Site Reliability Engineer

Location:

Remote, Ukraine | Anywhere, Worldwide

About company:

Overcode is a full-cycle custom software development company that provides software design and development services to startups and established businesses. Our clients have successfully partnered with well-known brands such as LinkedIn, Twitch, SAP and some of them have been acquired by big tech companies such as New Relic.
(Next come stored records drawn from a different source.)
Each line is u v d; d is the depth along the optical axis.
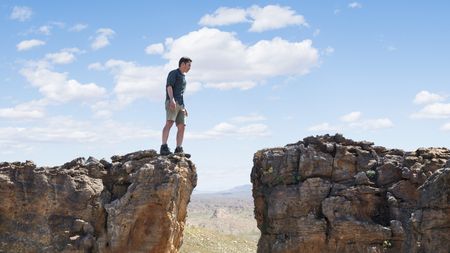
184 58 28.41
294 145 34.00
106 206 27.78
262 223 33.66
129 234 27.41
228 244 58.22
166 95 28.44
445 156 31.64
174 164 27.72
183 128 28.83
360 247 30.44
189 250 50.50
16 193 27.56
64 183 28.17
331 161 32.38
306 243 31.03
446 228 19.95
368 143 33.28
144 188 27.30
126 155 29.97
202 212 179.62
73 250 27.19
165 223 27.25
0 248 26.95
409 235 21.25
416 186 31.06
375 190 31.38
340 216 31.00
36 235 27.30
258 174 34.06
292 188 32.19
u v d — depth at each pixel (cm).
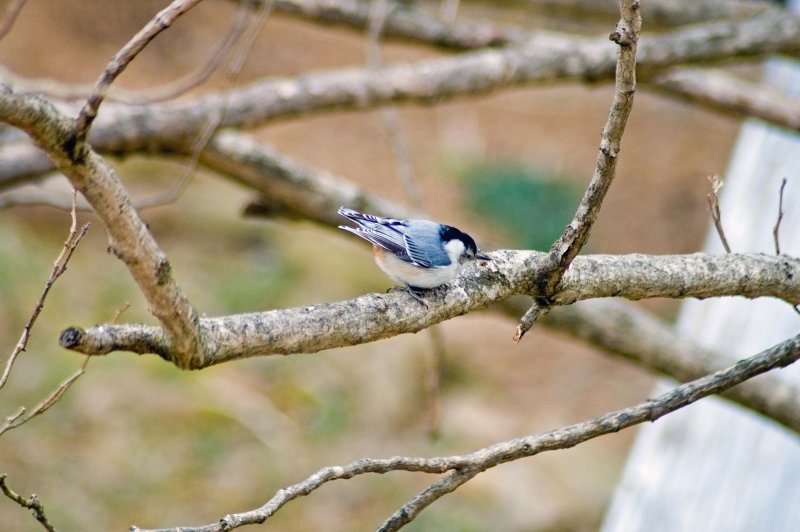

We are dedicated to providing an elevated standard of service in the following areas:

• Software Development
• Product engineering
• Web App Development
• Product Design (UX/UI)

About the project:

This is a project for a partner of Overcode. Innovative AI Cloud Database Platform which helps large companies and corporations reduce project infrastructure costs. Stack of the project - Kubernetes, AWS/GCP, Grafana, Prometheus, Python.

Overview:

We are looking for a dedicated and proactive Site Reliability Engineer (SRE) with a specialization in Kubernetes to enhance our dynamic technology team. This pivotal role focuses on improving the reliability and performance of our Kubernetes-deployed software solutions. The ideal candidate will possess a robust background in deploying code to Kubernetes environments, orchestrating and maintaining Kubernetes clusters with advanced infrastructure tools, and adeptly managing operational incidents to ensure system resilience and efficiency.

Responsibilities:

- Deploy containerized applications to Kubernetes using a mostly automated system, ensuring reliable and scalable application performance.
- Continuously monitor system performance and reliability to proactively identify and resolve issues, aiming to surpass our Service Level Agreements (SLAs).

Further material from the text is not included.